[Exercise]: Beginning with the line that holds "ring pip: (1207, 911)", copy each line to the end of the records exactly, except the pictures.

Bounding box coordinate data
────────────────────
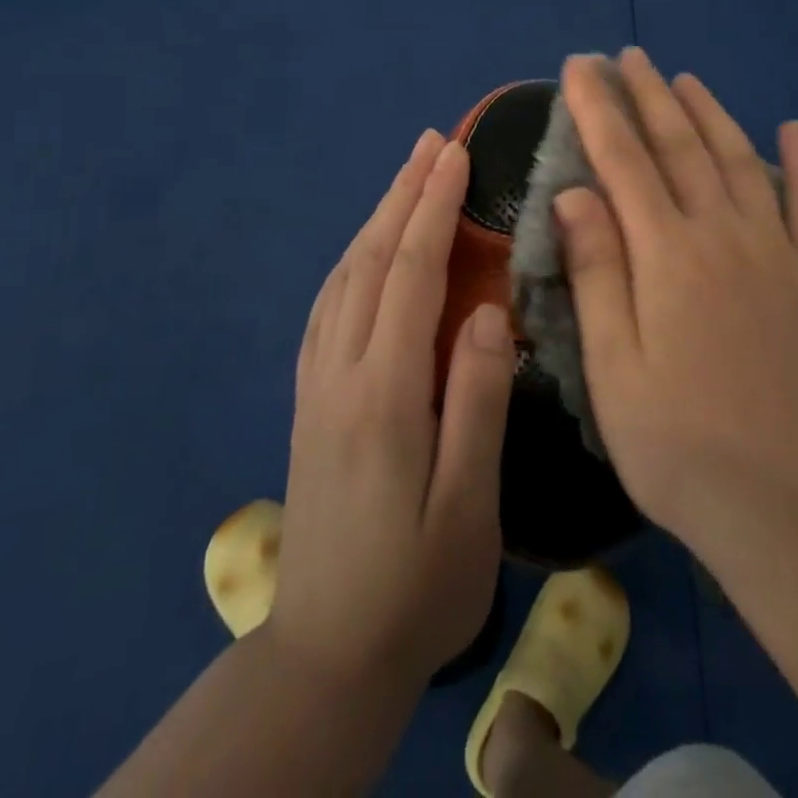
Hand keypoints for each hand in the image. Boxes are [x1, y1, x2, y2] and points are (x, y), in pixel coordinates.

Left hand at [267, 130, 517, 689]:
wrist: (328, 655)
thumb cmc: (418, 584)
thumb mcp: (469, 504)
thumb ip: (478, 400)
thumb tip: (487, 311)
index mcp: (385, 392)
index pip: (411, 273)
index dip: (434, 207)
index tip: (456, 155)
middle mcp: (341, 372)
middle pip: (371, 261)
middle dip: (403, 194)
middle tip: (431, 142)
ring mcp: (317, 385)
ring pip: (344, 278)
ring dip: (376, 218)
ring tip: (405, 178)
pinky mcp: (310, 400)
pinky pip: (327, 306)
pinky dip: (351, 260)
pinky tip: (366, 251)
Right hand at [554, 49, 797, 543]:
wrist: (783, 504)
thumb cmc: (675, 442)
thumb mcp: (612, 365)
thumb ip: (596, 269)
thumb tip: (575, 191)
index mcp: (668, 255)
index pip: (624, 160)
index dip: (600, 109)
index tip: (580, 67)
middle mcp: (724, 235)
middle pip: (681, 146)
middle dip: (650, 95)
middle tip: (628, 56)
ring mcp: (777, 253)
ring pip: (740, 161)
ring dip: (711, 113)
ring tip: (685, 78)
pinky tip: (794, 129)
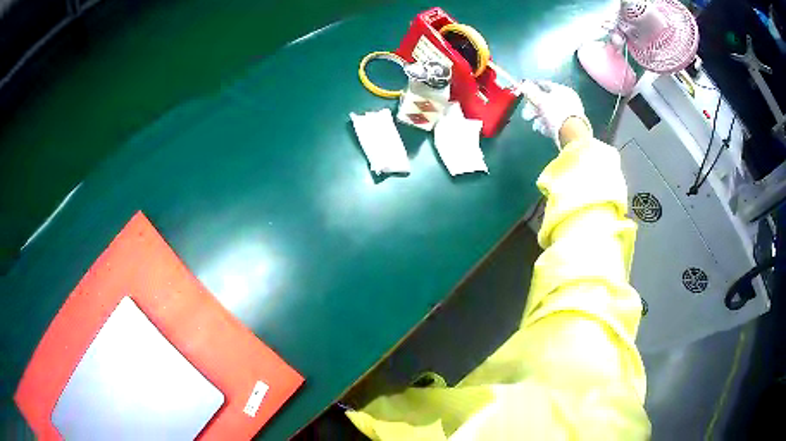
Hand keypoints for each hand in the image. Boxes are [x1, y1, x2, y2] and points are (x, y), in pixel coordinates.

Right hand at [521, 81, 591, 147]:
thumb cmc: (556, 114)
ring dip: (540, 118)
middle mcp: (567, 99)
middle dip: (534, 108)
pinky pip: (555, 121)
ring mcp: (570, 112)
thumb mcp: (540, 100)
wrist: (573, 135)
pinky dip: (548, 125)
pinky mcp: (570, 125)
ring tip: (536, 125)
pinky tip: (544, 129)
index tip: (522, 93)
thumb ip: (530, 91)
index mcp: (562, 89)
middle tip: (526, 115)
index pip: (543, 84)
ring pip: (549, 112)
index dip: (531, 88)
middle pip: (545, 100)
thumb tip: (523, 84)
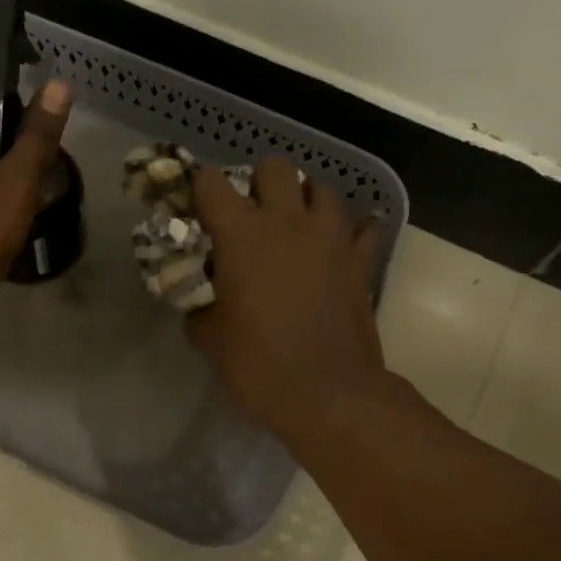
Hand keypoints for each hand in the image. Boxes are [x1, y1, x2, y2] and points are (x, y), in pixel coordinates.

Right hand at [187, 155, 387, 441]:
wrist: (327, 394)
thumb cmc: (258, 364)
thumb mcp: (211, 338)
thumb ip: (199, 308)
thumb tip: (200, 304)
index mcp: (242, 234)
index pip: (211, 182)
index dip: (200, 189)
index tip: (198, 210)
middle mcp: (288, 221)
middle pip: (274, 167)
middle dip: (259, 184)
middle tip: (252, 217)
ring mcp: (332, 237)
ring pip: (322, 187)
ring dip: (305, 200)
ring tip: (296, 227)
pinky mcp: (362, 260)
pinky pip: (363, 226)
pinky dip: (351, 231)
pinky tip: (339, 248)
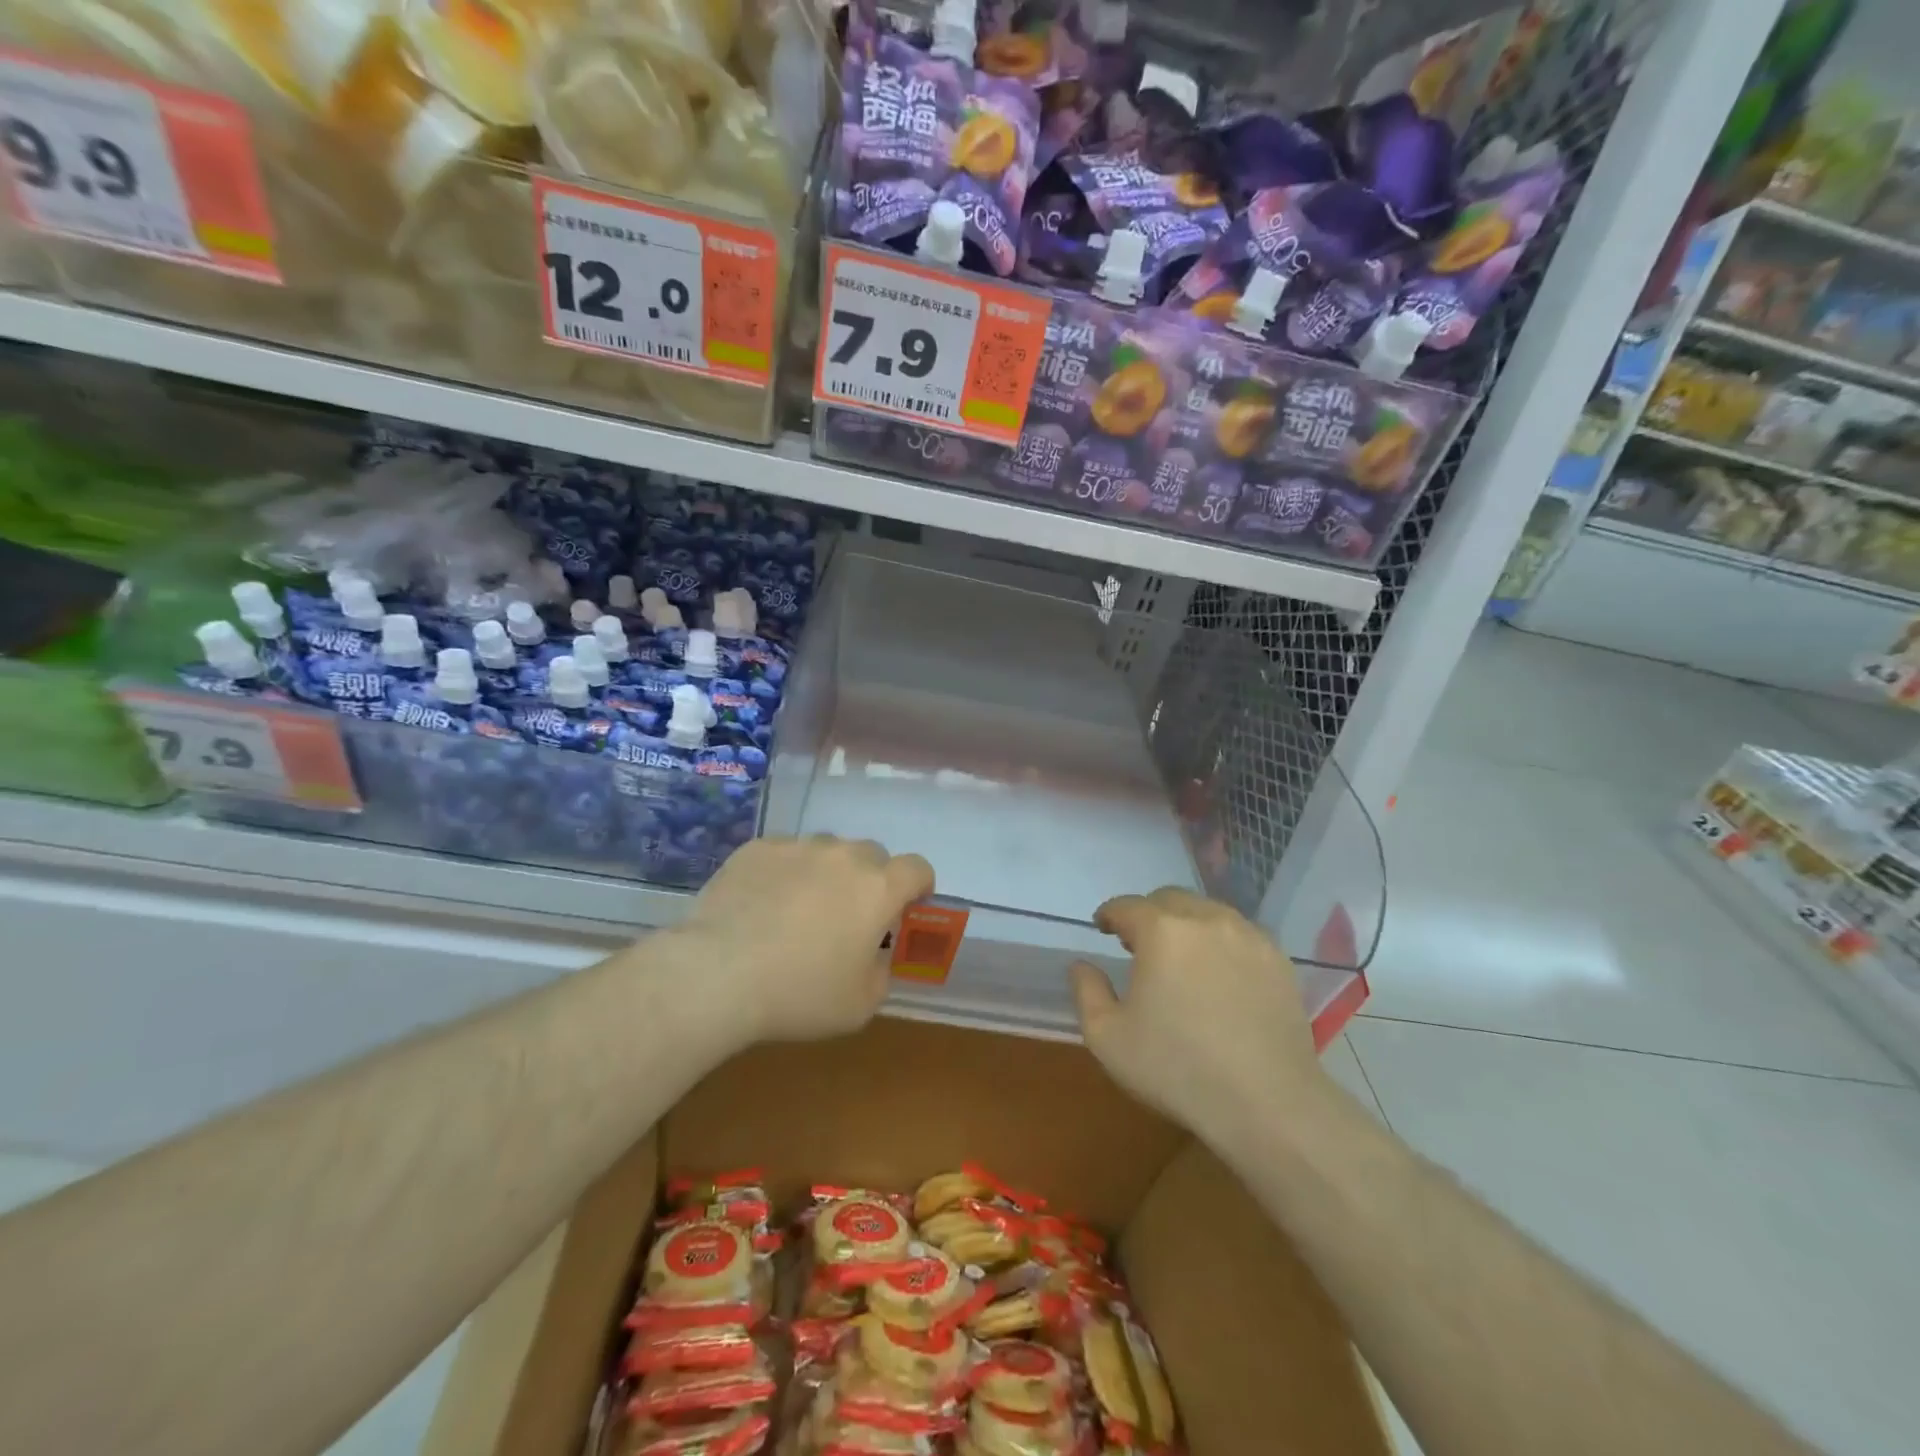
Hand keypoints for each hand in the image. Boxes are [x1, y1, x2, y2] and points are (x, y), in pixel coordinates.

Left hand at [675, 836, 933, 1044]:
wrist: (718, 975)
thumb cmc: (799, 994)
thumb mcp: (860, 1005)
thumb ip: (881, 972)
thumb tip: (874, 956)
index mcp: (879, 888)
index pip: (918, 868)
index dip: (918, 886)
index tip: (905, 908)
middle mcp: (844, 856)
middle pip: (871, 855)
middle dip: (869, 880)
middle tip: (848, 916)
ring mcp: (798, 847)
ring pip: (826, 850)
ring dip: (826, 872)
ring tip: (799, 909)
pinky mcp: (757, 848)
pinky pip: (784, 854)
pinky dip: (783, 872)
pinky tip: (762, 904)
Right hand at [1071, 888, 1329, 1143]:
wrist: (1267, 1103)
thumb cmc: (1177, 1068)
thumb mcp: (1108, 1038)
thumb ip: (1087, 991)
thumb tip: (1082, 965)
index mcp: (1161, 931)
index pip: (1126, 906)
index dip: (1110, 915)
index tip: (1103, 929)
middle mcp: (1205, 919)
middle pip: (1168, 900)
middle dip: (1148, 914)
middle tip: (1139, 945)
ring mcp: (1247, 936)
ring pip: (1207, 911)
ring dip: (1185, 924)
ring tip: (1180, 956)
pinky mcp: (1277, 959)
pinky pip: (1239, 934)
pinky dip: (1220, 941)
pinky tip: (1219, 973)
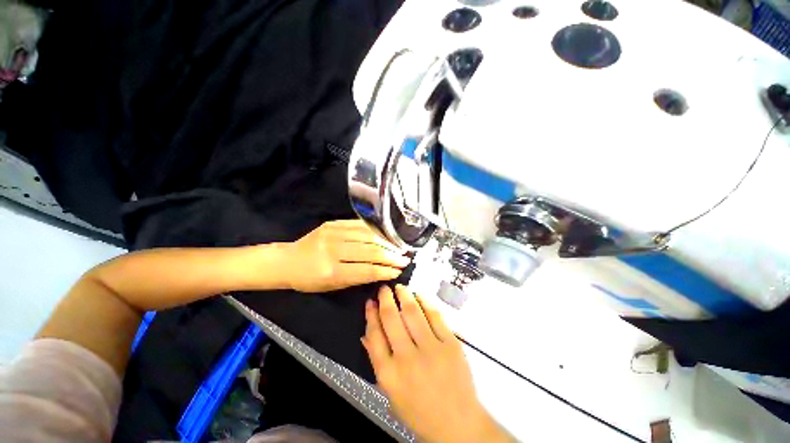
────────────────────
[Output of the exercise]:
ring pip: (1207, 911)
ring dip: (1185, 924)
ring tip: (1180, 956)
pinky mcp: (1277, 959)
pinky pip: (1239, 934)
pinky dip: (1220, 941)
pinky tip: (1219, 973)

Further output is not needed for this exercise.